Just poking my head in to say hi! The excitement of the day is L's Grade IV Cecchetti exam. She and her friends have been working all year to get ready for it, and today is the big day!
No great thoughts roaming around the vast emptiness of my cranium these days, but I'm lonely for Small Dog, so I wanted to post something. I had an opportunity to substitute teach L's literature class on Friday, which was a gas. I love the literature, although I'm woefully undereducated to take on teaching literature regularly. I am, however, considering and being considered for the illustrious position of High School Physics teacher next year. The government would say I am also woefully undereducated for that position too, but I feel pretty confident I could do that. I had four terms of physics at the University of Michigan back in my youth, and I think it will all come back to me once I begin to plumb the depths of this high school physics book.
Oh what is wrong with me??? That's all I got! When, o when, have I ever had so little to say about nothing? I can usually come up with at least 1000 words before I even get to any semblance of a point. I'm losing my touch, I tell you!
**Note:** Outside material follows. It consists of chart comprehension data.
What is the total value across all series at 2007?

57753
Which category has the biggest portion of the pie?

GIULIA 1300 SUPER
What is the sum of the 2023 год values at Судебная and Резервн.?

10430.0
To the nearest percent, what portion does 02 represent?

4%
I'll go take my vitamins and have more later!
It's later now. L and her friends successfully navigated their exam and are still basking in the glow. Woo hoo! Good for them.
T will come back from Colorado tonight. R spent the day with his old friend and I'll pick him up after the MSU game. B decided to stay in Ann Arbor this summer, work at Ceva and participate in a Leadership Training program her Christian fellowship is offering. D made it to Florida for Crusade's winter retreat at PCB, driving through a stormy night apparently. So all's well.
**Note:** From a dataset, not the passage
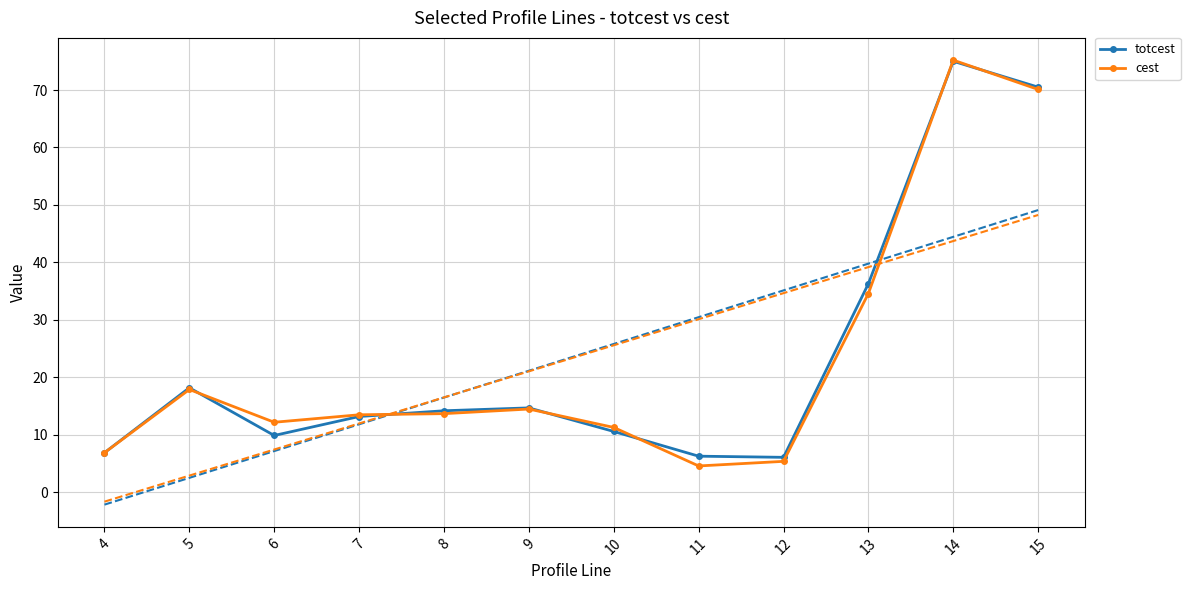

Reading left to right, transcribe all the data shown in this chart.

totcest: 6.9	18.2	9.9	13.2	14.2	14.7	10.6	6.3	6.1	36.3	75.0	70.5
cest: 6.9	17.9	12.2	13.5	13.7	14.5	11.3	4.6	5.4	34.6	75.2	70.1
Here's my mindless dilemma. I love my Small Dog blog, but I'm finding more to say in my Happy Moments blog, which has a pathetically stale and stupid name (but a very pretty background). That explains why I'm blathering about nothing today here. When I'm committed to writing in Happy Moments every day, no matter how briefly, it gets all the good stuff.
So somehow I need to find Small Dog a more defined purpose. It started out as a receptacle for larger, more prodigious thoughts, but sadly, those are in short supply these days. What to do?
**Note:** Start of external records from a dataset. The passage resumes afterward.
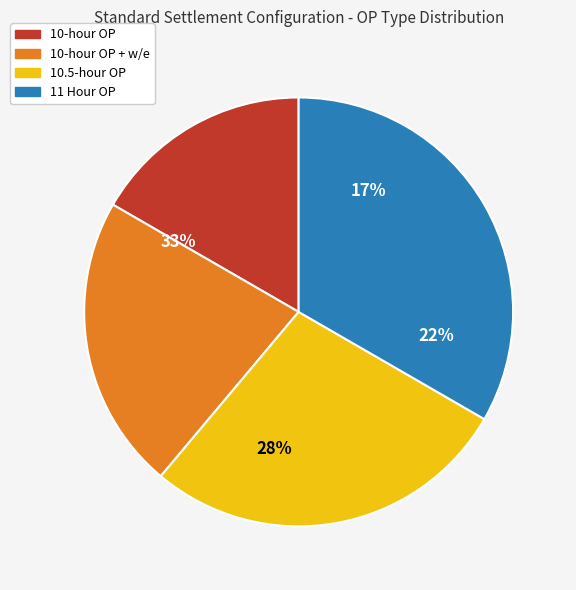

How many slices are in this pie chart?

4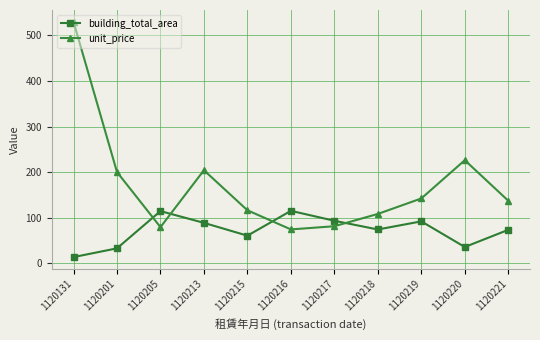

How many times do unit_price and building_total_area cross each other?

4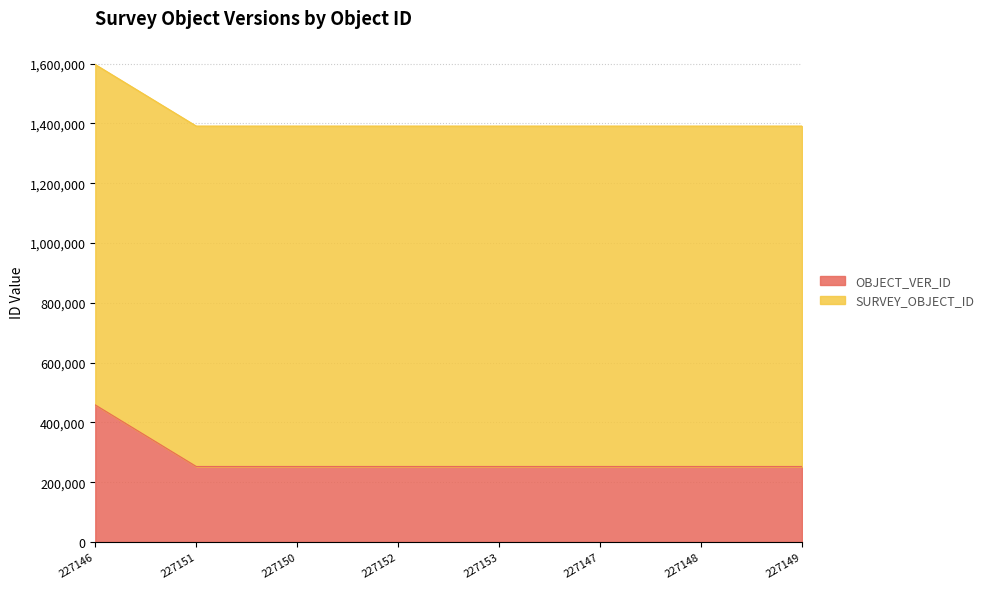

True or false: the data shows 51333 at 227153.

False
So, I closed up shop here with that question, What to do? And went about my business. It came to me that if I'm committed to selecting the happy moment of the day and recording it in the Happy Moment blog, I wonder what would happen if I committed to choosing a verse for the day and recording it in Small Dog. I may have to call out the snooze patrol, but what will it hurt for one month? Just a one month trial. Let's do it!
The verse for today came from Hosea 14:4 (KJV):
I will heal their backsliding,
I will love them freely:
for mine anger is turned away from him.
Oh Lord, will You heal my backsliding? Do You love me freely? You do. I know You do. How my life would change if I could believe that entirely. I want to live in Your love!
Good thing we still have the King James Version around! I read the verse initially this afternoon in my Charles Spurgeon devotional, and clearly he used the KJV. The NASB and the ESV both use the arcane and heartless word, "apostasy" for "backsliding." Let me tell you, I know backsliding. The word "apostasy" leaves me muddled in my head (more muddled than usual, that is). I always thought apostasy was reserved for rebellious Catholics, so the whole verse would have left me cold if I'd read it out of my Bible.
So today I am encouraged to approach His throne of grace with confidence, because He will heal my backsliding and love me freely.
That wasn't too bad for a first step in Small Dog's new direction, now was it?